↓

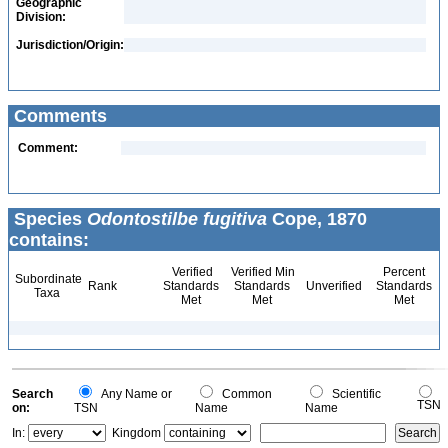
Geographic
Division:
Jurisdiction/Origin:
Comments
Comment:
Species
Odontostilbe fugitiva
Cope, 1870
contains:
Verified
Verified Min
Percent
Subordinate
Rank
Standards
Standards
Unverified
Standards
Taxa
Met
Met
Met
Search
Any Name or
Common
Scientific
TSN
on:
TSN
Name
Name
In:
Kingdom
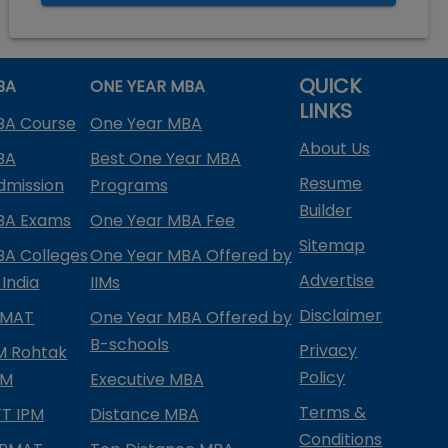
QUICK
BA
ONE YEAR MBA
LINKS
BA Course
One Year MBA
About Us
BA
Best One Year MBA
Resume
dmission
Programs
Builder
BA Exams
One Year MBA Fee
Sitemap
BA Colleges
One Year MBA Offered by
Advertise
 India
IIMs
Disclaimer
PMAT
One Year MBA Offered by
B-schools
Privacy
IM Rohtak
Policy
PM
Executive MBA
Terms &
IFT IPM
Distance MBA
Conditions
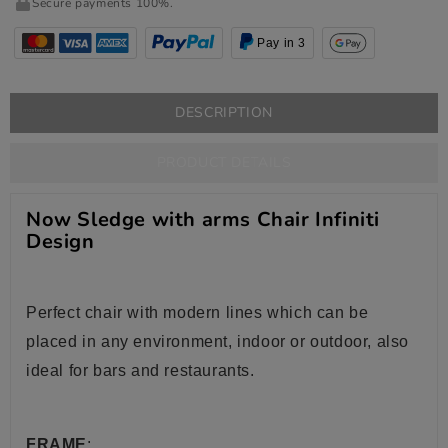
Secure payments 100%.
Pay in 3
DESCRIPTION
PRODUCT DETAILS
Now Sledge with arms Chair Infiniti
Design
Perfect chair with modern lines which can be
placed in any environment, indoor or outdoor, also
ideal for bars and restaurants.
FRAME
:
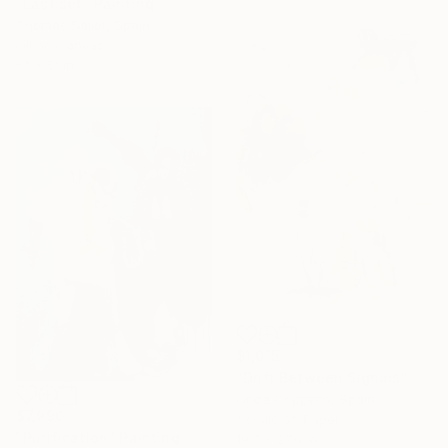
"Last set" Painting
Thomas Saliot, Spain
Oil on Canvas
51 x 51 in
$1,015
"Drift Between Signals" Painting
Linda Coppens, Spain
$7,990
Acrylic on Paper
"Purification" Painting
19.7 x 27.6 in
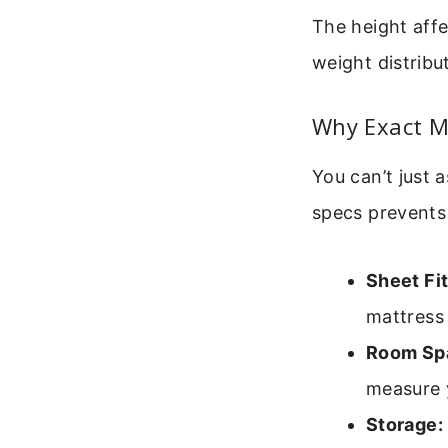
The height affe
weight distribu
Why Exact M
You can’t just
specs prevents
Sheet Fit
mattress 
Room Sp
measure y
Storage:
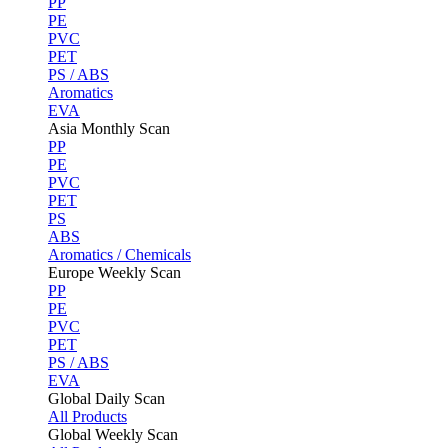
PP
PE
PVC
PET
PS / ABS
Aromatics
EVA
Asia Monthly Scan
PP
PE
PVC
PET
PS
ABS
Aromatics / Chemicals
Europe Weekly Scan
PP
PE
PVC
PET
PS / ABS
EVA
Global Daily Scan
All Products
Global Weekly Scan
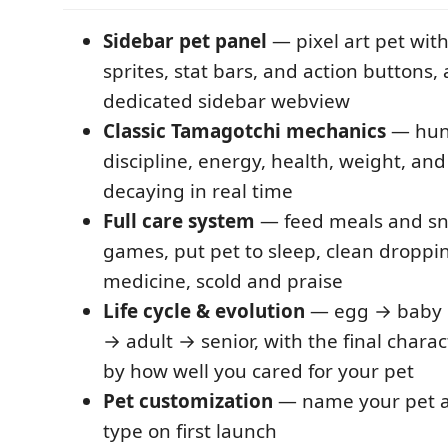
Sidebar pet panel
— pixel art pet wit
sprites, stat bars, and action buttons, 
dedicated sidebar webview
Classic Tamagotchi mechanics
— hung
discipline, energy, health, weight, and 
decaying in real time
Full care system
— feed meals and sna
games, put pet to sleep, clean droppin
medicine, scold and praise
Life cycle & evolution
— egg → baby 
→ adult → senior, with the final char
by how well you cared for your pet
Pet customization
— name your pet a
type on first launch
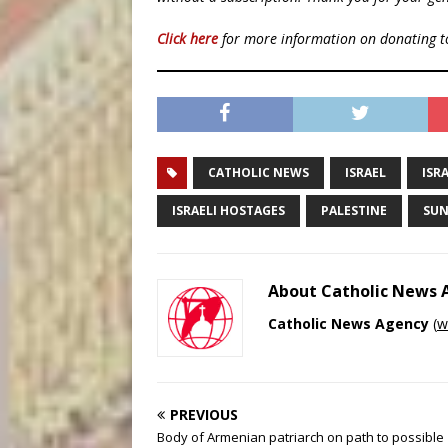
Click here
for more information on donating 
CATHOLIC NEWS
ISRAEL
ISR
ISRAELI HOSTAGES
PALESTINE
SUN
About Catholic News
Catholic News Agency
(
w
PREVIOUS
Body of Armenian patriarch on path to possible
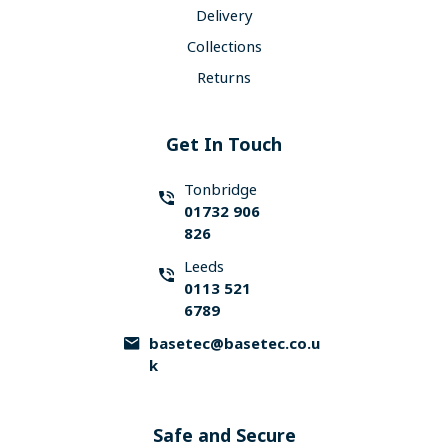
Delivery
Collections
Returns
Get In Touch
Tonbridge
01732 906
826
Leeds
0113 521
6789
basetec@basetec.co.u
k
Safe and Secure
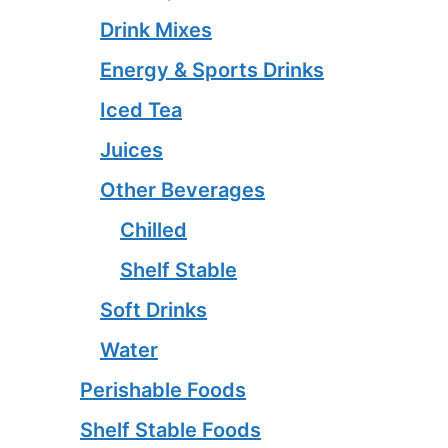
Drink Mixes
Energy & Sports Drinks
Iced Tea
Juices
Other Beverages
Chilled
Shelf Stable
Soft Drinks
Water
Perishable Foods
Shelf Stable Foods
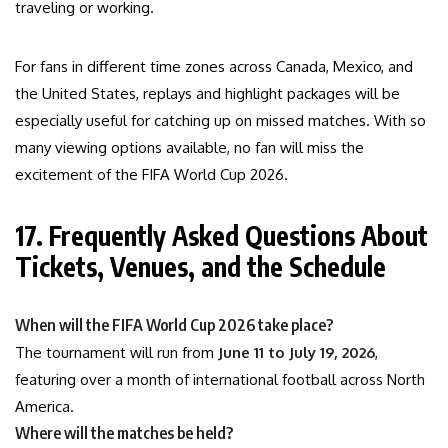
traveling or working.
For fans in different time zones across Canada, Mexico, and
the United States, replays and highlight packages will be
especially useful for catching up on missed matches. With so
many viewing options available, no fan will miss the
excitement of the FIFA World Cup 2026.
17. Frequently Asked Questions About
Tickets, Venues, and the Schedule
When will the FIFA World Cup 2026 take place?
The tournament will run from
June 11 to July 19, 2026
,
featuring over a month of international football across North
America.
Where will the matches be held?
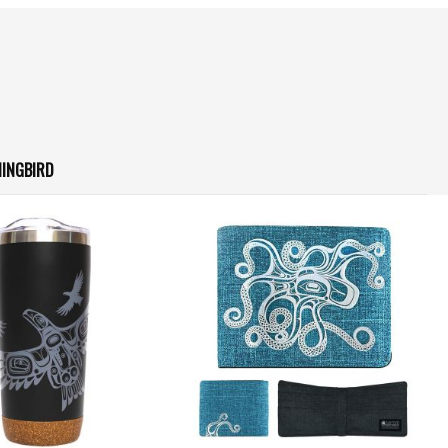
INGBIRD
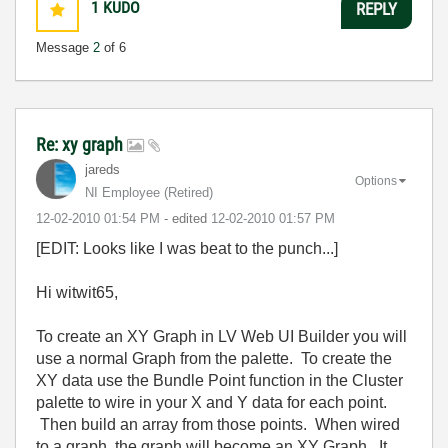
1
KUDO
REPLY
Message
2
of 6
Re: xy graph
jareds
Options
NI Employee (retired)
‎12-02-2010
01:54 PM
- edited
‎12-02-2010
01:57 PM
[EDIT: Looks like I was beat to the punch...]
Hi witwit65,
To create an XY Graph in LV Web UI Builder you will
use a normal Graph from the palette. To create the
XY data use the Bundle Point function in the Cluster
palette to wire in your X and Y data for each point.
Then build an array from those points. When wired
to a graph, the graph will become an XY Graph. It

↑

# PROBLEM
From the entries above, copy each line holding "create".

# TASK SOLUTION
To create an XY Graph in LV Web UI Builder you will
use a normal Graph from the palette. To create the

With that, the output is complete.